Comme L’attrape-cœur, Zazie dans le métro et La vie devant soi – trois romans avec lesquels la parenté symbolique du livre est évidente –, La petite et le vieux promène, sur l’existence quotidienne, le regard d’un narrateur enfant. La romancière nous transporte à Limoilou (son quartier natal) au début des années 1980. À l’époque, une horde de patients de l’asile Saint-Michel-Archange ont obtenu leur « congé », et cette désinstitutionnalisation massive a inspiré à la romancière une faune de personnages tous plus colorés les uns que les autres. La plus touchante est peut-être Jacinthe, alias « Marie-Madeleine ». Sa vie, à la petite semaine, consiste à aller sans cesse se procurer du café au dépanneur de Monsieur Papillon, sans jamais parler à quiconque.
La petite, c’est Hélène, la narratrice du récit, qui préfère se faire appeler « Joe », émulant ainsi son héroïne de dessins animés préférée, Lady Oscar. Comme elle, Joe est résolue à devenir une femme qui joue à l’homme. Le roman relate l’émouvant parcours de sa « féminité récalcitrante ». Le vieux, quant à lui, c’est Monsieur Roger. Vieux schnoque au cœur d’or, il passe son temps à attendre la mort, à boire de la bière et, mine de rien, à veiller sur Joe.

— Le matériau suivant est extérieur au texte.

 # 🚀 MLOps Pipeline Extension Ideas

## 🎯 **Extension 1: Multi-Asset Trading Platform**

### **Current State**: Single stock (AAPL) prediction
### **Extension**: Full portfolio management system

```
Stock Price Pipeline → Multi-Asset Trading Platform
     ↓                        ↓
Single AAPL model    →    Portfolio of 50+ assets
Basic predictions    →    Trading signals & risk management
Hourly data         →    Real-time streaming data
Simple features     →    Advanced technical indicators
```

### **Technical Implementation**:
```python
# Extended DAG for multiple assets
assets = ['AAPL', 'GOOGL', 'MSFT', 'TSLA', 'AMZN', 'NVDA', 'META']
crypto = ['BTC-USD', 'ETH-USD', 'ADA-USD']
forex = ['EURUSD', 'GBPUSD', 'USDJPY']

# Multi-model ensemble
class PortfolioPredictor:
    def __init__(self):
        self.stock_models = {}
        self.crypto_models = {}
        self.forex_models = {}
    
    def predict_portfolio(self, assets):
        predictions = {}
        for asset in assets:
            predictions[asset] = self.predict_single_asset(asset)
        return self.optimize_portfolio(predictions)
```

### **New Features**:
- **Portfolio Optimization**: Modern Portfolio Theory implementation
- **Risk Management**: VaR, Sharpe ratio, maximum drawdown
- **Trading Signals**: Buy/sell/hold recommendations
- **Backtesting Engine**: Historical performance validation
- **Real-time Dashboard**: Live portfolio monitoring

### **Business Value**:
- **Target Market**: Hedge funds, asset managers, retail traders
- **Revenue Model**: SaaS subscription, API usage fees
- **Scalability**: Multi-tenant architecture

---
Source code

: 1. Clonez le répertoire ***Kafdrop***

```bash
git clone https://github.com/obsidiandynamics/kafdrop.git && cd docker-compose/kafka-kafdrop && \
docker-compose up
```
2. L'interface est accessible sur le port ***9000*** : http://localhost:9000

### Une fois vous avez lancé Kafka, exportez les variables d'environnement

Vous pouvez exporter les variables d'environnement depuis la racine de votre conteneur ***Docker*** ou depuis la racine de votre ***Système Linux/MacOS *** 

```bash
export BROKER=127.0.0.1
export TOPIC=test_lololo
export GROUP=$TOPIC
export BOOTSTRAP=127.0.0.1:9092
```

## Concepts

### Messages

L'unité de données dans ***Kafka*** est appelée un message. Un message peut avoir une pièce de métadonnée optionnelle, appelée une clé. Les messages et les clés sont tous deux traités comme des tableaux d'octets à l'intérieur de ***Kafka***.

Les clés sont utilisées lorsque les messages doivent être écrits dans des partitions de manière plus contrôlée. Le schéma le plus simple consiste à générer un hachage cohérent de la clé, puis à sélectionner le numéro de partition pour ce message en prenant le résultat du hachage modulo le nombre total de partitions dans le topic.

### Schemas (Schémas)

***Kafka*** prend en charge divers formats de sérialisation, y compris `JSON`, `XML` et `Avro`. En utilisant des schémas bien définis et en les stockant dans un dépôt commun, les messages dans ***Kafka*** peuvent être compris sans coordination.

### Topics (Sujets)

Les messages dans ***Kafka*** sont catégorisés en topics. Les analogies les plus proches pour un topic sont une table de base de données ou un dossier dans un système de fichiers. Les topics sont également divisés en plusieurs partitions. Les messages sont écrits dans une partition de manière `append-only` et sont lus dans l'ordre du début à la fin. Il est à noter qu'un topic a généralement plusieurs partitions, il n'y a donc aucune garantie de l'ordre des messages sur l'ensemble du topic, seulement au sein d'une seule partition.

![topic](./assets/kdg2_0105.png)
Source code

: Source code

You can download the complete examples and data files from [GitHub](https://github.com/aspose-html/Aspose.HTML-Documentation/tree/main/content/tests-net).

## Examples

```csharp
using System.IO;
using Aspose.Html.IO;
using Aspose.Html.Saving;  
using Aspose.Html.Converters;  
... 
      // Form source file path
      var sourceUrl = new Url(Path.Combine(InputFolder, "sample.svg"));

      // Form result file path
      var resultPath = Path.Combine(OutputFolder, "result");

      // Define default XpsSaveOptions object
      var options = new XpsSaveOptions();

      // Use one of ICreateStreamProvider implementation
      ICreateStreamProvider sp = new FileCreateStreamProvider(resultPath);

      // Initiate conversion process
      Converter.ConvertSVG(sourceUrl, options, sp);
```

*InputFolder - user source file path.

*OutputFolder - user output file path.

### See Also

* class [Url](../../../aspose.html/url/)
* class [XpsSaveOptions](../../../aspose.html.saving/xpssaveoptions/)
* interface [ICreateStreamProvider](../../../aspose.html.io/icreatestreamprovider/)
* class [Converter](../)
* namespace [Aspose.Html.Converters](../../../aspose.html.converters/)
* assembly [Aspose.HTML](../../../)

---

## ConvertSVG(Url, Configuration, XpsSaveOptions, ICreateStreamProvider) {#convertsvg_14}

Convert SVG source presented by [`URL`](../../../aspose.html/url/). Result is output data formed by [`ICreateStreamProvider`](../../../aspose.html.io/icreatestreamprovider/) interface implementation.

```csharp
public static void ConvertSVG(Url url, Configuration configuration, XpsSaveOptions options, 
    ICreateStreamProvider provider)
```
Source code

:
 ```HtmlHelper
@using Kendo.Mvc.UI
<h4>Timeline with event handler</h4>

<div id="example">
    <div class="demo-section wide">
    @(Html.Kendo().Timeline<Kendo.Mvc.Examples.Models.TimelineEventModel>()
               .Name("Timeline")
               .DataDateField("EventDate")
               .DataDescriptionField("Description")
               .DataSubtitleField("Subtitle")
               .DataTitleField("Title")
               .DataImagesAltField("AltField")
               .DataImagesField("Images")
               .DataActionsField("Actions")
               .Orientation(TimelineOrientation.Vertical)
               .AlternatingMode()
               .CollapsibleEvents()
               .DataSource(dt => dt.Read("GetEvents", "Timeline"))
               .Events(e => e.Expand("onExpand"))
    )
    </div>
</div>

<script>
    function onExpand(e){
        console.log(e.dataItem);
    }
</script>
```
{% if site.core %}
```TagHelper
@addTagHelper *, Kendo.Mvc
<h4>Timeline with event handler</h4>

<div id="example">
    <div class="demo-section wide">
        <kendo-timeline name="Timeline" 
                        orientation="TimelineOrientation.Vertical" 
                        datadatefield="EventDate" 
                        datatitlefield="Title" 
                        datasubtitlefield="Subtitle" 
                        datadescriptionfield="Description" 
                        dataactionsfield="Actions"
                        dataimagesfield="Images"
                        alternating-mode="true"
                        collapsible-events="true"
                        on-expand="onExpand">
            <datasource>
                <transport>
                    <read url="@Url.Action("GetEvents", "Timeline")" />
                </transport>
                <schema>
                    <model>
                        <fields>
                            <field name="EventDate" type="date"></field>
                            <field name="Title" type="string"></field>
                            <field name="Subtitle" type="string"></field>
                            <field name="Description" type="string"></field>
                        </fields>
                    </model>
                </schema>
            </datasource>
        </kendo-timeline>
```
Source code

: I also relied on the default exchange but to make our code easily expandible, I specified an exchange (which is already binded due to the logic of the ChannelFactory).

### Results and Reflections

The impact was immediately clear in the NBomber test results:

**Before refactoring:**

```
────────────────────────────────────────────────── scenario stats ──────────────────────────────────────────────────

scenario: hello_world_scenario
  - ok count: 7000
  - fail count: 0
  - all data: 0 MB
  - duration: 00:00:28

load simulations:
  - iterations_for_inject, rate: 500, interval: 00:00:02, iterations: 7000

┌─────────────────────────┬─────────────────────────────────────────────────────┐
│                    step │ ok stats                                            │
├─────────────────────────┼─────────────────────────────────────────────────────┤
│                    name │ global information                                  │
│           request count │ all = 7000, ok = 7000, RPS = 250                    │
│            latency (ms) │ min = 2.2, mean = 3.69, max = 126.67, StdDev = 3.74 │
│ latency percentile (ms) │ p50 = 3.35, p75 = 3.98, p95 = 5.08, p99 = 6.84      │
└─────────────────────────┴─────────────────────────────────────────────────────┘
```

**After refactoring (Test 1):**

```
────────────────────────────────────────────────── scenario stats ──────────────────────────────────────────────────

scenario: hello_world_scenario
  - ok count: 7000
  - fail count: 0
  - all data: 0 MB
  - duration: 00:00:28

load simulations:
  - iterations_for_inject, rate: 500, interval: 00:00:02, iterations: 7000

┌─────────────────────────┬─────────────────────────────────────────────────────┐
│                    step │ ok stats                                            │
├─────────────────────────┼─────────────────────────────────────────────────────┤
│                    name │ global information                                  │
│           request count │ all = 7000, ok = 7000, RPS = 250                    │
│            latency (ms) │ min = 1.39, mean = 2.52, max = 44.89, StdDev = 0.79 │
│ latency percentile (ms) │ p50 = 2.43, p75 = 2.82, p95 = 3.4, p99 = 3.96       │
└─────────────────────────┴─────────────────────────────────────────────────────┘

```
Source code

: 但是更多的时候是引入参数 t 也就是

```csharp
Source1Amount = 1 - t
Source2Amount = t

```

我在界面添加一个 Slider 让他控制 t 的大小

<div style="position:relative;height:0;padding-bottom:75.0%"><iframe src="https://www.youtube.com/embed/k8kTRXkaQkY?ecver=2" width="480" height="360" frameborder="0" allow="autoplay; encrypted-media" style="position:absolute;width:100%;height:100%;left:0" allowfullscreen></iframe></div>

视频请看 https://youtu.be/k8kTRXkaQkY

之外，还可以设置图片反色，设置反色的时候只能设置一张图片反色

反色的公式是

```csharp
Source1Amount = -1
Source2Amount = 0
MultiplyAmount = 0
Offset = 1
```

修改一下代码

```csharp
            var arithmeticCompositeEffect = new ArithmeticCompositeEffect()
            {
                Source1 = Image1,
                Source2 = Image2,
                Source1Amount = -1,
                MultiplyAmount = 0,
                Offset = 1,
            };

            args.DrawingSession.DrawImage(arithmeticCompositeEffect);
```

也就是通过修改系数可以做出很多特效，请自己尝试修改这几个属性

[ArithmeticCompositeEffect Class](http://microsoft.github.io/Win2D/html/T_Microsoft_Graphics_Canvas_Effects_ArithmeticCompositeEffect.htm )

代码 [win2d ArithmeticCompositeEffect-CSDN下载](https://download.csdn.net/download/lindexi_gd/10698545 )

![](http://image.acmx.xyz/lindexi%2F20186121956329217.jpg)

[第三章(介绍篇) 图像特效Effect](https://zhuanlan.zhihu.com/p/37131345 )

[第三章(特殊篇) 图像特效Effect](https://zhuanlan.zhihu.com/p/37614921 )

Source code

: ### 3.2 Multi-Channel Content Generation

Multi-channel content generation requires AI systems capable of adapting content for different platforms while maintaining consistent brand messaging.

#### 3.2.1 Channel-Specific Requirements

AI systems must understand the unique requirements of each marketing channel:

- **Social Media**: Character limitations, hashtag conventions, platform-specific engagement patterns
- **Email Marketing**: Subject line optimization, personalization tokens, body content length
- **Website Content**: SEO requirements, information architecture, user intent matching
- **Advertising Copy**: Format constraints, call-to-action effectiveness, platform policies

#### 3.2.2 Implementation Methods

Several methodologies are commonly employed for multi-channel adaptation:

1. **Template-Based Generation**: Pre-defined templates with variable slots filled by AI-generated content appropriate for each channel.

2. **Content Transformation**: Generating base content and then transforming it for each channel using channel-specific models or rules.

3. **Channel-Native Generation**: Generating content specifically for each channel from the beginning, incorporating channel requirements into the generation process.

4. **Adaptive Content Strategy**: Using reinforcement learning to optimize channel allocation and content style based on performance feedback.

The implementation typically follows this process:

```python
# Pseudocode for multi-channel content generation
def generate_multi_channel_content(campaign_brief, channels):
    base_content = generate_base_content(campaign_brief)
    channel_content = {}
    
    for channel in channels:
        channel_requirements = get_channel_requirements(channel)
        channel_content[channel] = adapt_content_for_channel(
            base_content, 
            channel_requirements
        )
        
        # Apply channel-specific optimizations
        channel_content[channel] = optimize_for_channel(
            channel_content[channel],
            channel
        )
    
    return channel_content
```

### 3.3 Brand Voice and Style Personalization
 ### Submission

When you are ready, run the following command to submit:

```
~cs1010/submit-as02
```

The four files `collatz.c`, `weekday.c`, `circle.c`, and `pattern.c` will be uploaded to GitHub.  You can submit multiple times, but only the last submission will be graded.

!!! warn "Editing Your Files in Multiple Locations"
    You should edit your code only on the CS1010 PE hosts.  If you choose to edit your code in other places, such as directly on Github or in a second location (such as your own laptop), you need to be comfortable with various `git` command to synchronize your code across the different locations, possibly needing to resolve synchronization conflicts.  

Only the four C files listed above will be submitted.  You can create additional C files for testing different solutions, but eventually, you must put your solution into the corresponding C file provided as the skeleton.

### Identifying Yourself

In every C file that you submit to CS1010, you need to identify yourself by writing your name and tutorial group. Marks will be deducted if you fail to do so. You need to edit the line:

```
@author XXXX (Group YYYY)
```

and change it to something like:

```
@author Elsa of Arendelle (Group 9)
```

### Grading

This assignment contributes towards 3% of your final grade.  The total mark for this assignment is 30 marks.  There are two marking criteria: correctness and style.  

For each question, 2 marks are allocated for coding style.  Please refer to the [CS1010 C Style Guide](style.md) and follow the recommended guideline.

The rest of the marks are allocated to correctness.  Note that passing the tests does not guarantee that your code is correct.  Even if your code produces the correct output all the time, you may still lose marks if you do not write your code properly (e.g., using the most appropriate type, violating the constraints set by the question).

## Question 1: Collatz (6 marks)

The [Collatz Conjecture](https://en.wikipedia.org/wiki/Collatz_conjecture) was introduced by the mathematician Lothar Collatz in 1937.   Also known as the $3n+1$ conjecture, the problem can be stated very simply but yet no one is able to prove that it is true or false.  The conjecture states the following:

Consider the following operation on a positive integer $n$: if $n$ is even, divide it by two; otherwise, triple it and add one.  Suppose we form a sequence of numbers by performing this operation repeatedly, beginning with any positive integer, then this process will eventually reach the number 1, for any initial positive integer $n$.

La grande richesse du livre de Marie-Renée Lavoie tient à l’intensité des relations entre Joe et ses trois sœurs, sa mère – qui ponctue ses phrases d’autoritaires : « Cé toute ! » –, son père – un discret naufragé de la vie’, ainsi que Monsieur Roger, à qui la fillette refile une édition écornée du Vieil homme et la mer. Récit des initiations mutuelles, ce roman, on l’aura compris, est un vibrant hymne à la littérature, à la vie et aux gagne-petit.